Passing the farms and houses along Route 2 on the way up to Logan Airport, I thought about what the past few days meant to me. Was it possible that the friends and happenings of 35 years ago still had such a strong emotional tug on me and my life now? Although I had often thought fondly about my time at Deerfield, and had grown up in the Pioneer-Pocumtuck Valley, I was struck by how much that time had shaped me, and how many friendships I had made, and how the experience still coursed through my being, even now. Although the friendships had not endured in terms of day to day contact, they had clearly remained imbedded in my unconscious. I had been ensconced on the West Coast, far removed from the coming and goings of most of my classmates, keeping up to date only through the class notes, and on the occasional and serendipitous crossing of paths. And then all those memories came bubbling up in a dizzying stream of conversation, laughter, drinking, and fun. Some of it shared with classmates I had known only peripherally while at school. As a day student I didn’t partake in the entirety of the Deerfield experience, but I still felt a tremendous kinship.

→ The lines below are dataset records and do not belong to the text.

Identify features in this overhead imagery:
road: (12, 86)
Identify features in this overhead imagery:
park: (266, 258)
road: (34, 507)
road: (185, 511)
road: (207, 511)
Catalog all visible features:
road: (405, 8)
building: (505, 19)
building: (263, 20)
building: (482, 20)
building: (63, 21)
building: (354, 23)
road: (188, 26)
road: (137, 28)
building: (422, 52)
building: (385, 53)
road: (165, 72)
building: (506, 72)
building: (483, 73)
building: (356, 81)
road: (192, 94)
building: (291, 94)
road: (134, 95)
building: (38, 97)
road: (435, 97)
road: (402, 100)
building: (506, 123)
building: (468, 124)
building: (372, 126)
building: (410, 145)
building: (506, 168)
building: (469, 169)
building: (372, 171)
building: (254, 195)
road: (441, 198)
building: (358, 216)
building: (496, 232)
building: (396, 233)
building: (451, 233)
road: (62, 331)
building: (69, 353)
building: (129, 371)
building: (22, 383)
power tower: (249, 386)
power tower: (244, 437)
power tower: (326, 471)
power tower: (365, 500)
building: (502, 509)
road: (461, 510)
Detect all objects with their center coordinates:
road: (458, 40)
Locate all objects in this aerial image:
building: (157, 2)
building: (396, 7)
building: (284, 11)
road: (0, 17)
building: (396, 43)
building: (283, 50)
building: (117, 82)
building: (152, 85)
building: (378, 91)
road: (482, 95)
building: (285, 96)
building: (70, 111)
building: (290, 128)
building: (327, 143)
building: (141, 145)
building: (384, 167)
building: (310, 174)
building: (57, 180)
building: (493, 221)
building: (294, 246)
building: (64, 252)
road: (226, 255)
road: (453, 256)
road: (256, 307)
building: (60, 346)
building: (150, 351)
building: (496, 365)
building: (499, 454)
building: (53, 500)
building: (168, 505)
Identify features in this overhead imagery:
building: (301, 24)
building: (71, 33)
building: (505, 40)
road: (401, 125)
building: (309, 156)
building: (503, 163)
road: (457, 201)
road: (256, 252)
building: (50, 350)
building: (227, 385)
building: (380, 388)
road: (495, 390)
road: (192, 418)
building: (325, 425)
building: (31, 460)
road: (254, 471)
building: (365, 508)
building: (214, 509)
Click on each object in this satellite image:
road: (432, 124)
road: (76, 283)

I was in awe of our collective personal and professional experience. The potential that we had all exhibited in those formative years had burst forth in front of me like a supernova; I was struck by the diversity of our experiences and accomplishments both personal and professional, in the intervening years. I’m sure we only scratched the surface in the presentation by Ed and Dave. Remembering you we were, and seeing who we had become was stunning. But mostly I found it amazing how quickly we were able to pick up where we had left off; even with those I had known as classmates for a year or two, or had shared a single class.
Thanks for sharing such a wildly enjoyable weekend. Particular thanks to Tucker for his enthusiastic perseverance as reunion Grand Poo Bah, to Jack for the Red Sox and golf outings and Wayne for hosting the pregame libations. I’m sorry I missed brunch on Sunday morning… I went to an antique car show in Bernardston with my nephew, who at age 6 is obsessed with cars. I had such a great time and look forward to reunions in the future. Although it would be naïve to say “let’s keep in better touch” than I have over the last 35 years, I hope the last few days may rekindle friendships in some way. Please know that if any of you find yourselves planning to come to San Diego, that Cameron and I would love to hear from you.